> **REQUIREMENTS**
1 > From the message on transliterating ancient scripts, set down the stretch from "Nick Nicholas wrote" through "is not proliferation." word for word.
2 > In the message on transliterating ancient scripts, which slogan does Nick Nicholas quote from his own unicode_epichorica.html page?

> **GIVEN TEXT**
________________________________________

Transliterating ancient scripts [was: ASCII and Unicode lifespan]

From: Dean Snyder (
Date: Sat May 21 2005 - 13:51:12 CDT

  • Next message: Nick Nicholas: "Transliterating ancient scripts [was: ASCII and Unicode lifespan]"

    Nick Nicholas wrote at 2:00 AM on Sunday, May 22, 2005:

    >from Dean Snyder:
    >> The truth is, most cuneiformists do not see any need for Unicode
    >> cuneiform; they are happy to continue in transliteration. But some
    >> very
    >> important cuneiformists DO see the need and when the rest see the
    >> programmatic tools we are developing for cuneiform in Unicode the
    >> prevailing laissez-faire attitude will change rather rapidly.
    >Like I say on
    >unicode_epichorica.html : "Don't Proliferate, Transliterate".

    Encoding existing scripts is not proliferation.

    Transliteration is lossy.

    And I notice you did not quote or respond to my concluding, pertinent-to-
    your-comments, remark: "Cuneiform in transliteration is like Japanese in
    transliteration, with all the same advantages and disadvantages."

    If you want to oppose encoding scripts you will have to deal with such

    >Patrick just said, and Carl-Martin Bunz insisted in Unicode tech note
    >3). Unicode may contain a whole heap of archaic scripts, but that
    >will not change the fact that old texts will overwhelmingly continue
    >to be published and discussed in transliteration

    Not a little due to inadequate technology.

    But contra, see Syriac, Greek, Hebrew, Old Chinese ...

    > --- both for
    >practical or political reasons (
    >unicode/unicode_epichorica.html#target has some ruminations on this,
    >which I owe to recent discussion with John Cowan),

    You lost your case when you completely misrepresented the arguments used
    against encoding Phoenician:

    "In the same way, Semiticists treated Phoenician and its ilk as part of
    the Hebrew patrimony, and so transliterated it into Hebrew (as a furious
    thread on Unicode List through much of 2004 brought forth --- which is
    why Semiticists do not see any point in encoding Phoenecian separately
    from Hebrew)."

________________________________________

> **LISTING**
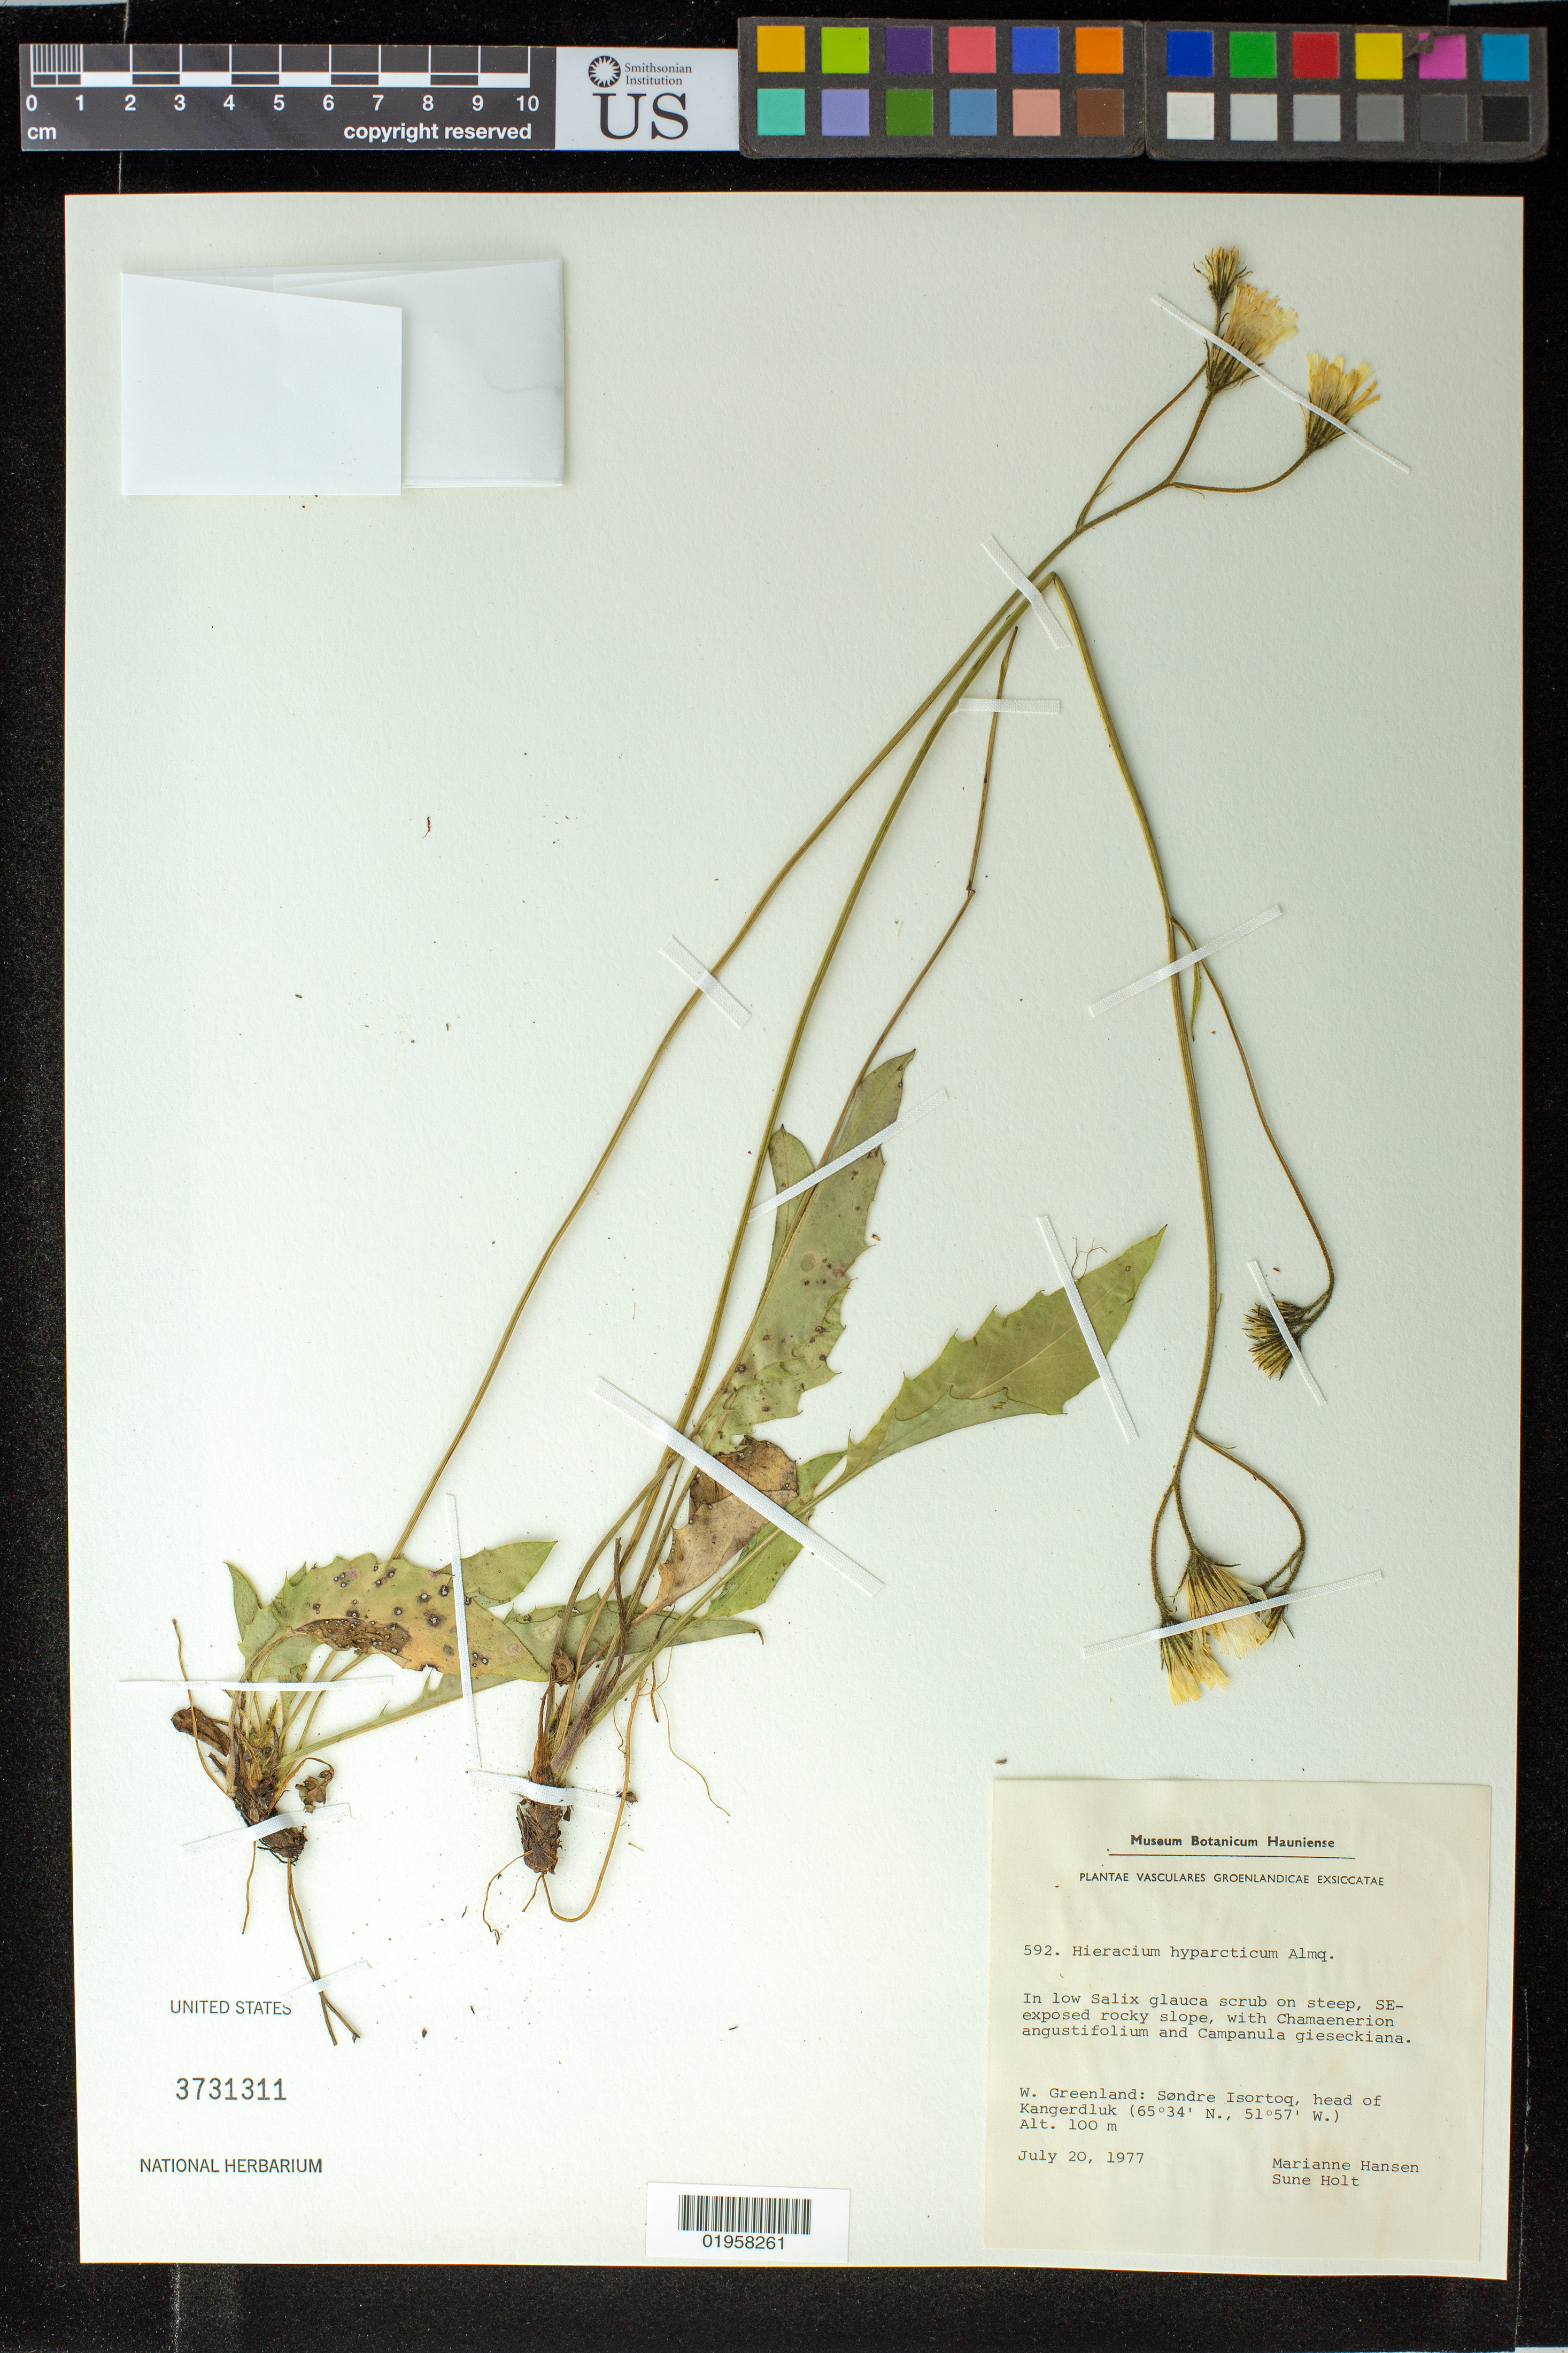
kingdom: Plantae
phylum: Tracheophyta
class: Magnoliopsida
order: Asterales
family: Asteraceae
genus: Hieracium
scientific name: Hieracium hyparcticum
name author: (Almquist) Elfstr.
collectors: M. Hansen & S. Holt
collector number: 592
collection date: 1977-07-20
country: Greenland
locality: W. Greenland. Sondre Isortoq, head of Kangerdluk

________________________________________

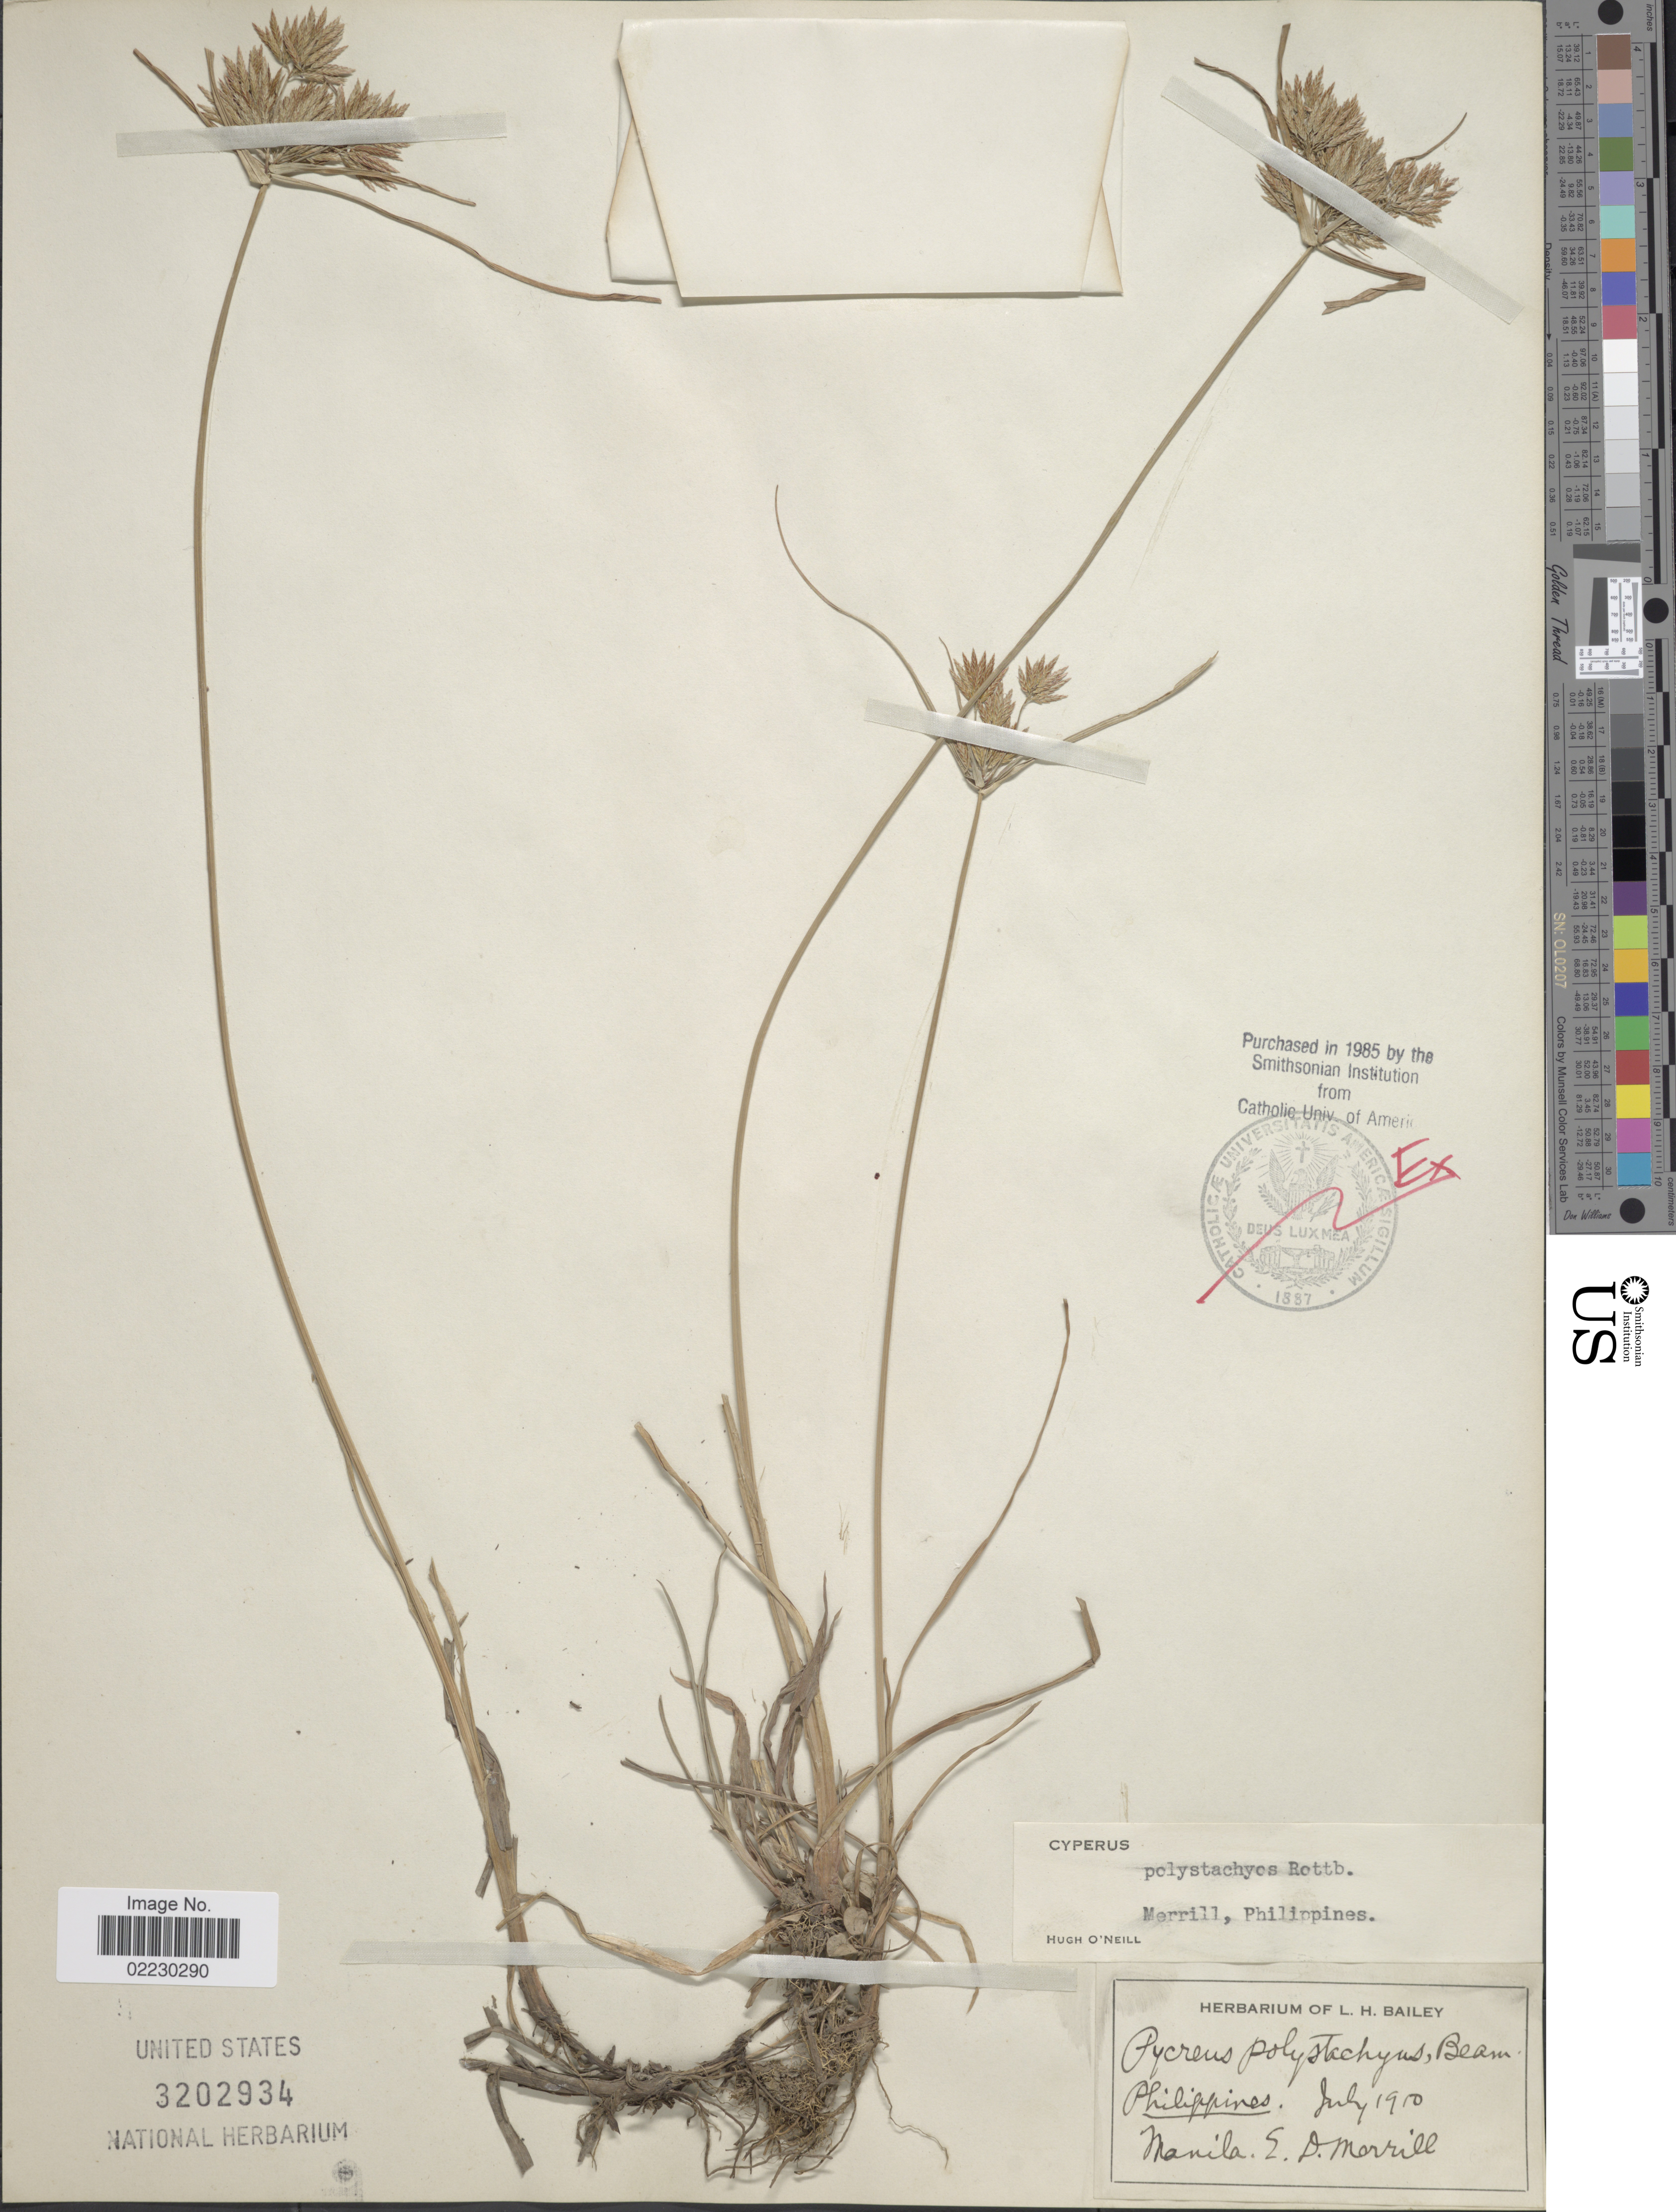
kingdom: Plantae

________________________________________

> **THE RESPONSES**
1 >
Nick Nicholas wrote at 2:00 AM on Sunday, May 22, 2005:

    >from Dean Snyder:
    >> The truth is, most cuneiformists do not see any need for Unicode
    >> cuneiform; they are happy to continue in transliteration. But some
    >> very
    >> important cuneiformists DO see the need and when the rest see the
    >> programmatic tools we are developing for cuneiform in Unicode the
    >> prevailing laissez-faire attitude will change rather rapidly.
    >Like I say on
    >unicode_epichorica.html : "Don't Proliferate, Transliterate".

    Encoding existing scripts is not proliferation.

2 > "Don't Proliferate, Transliterate."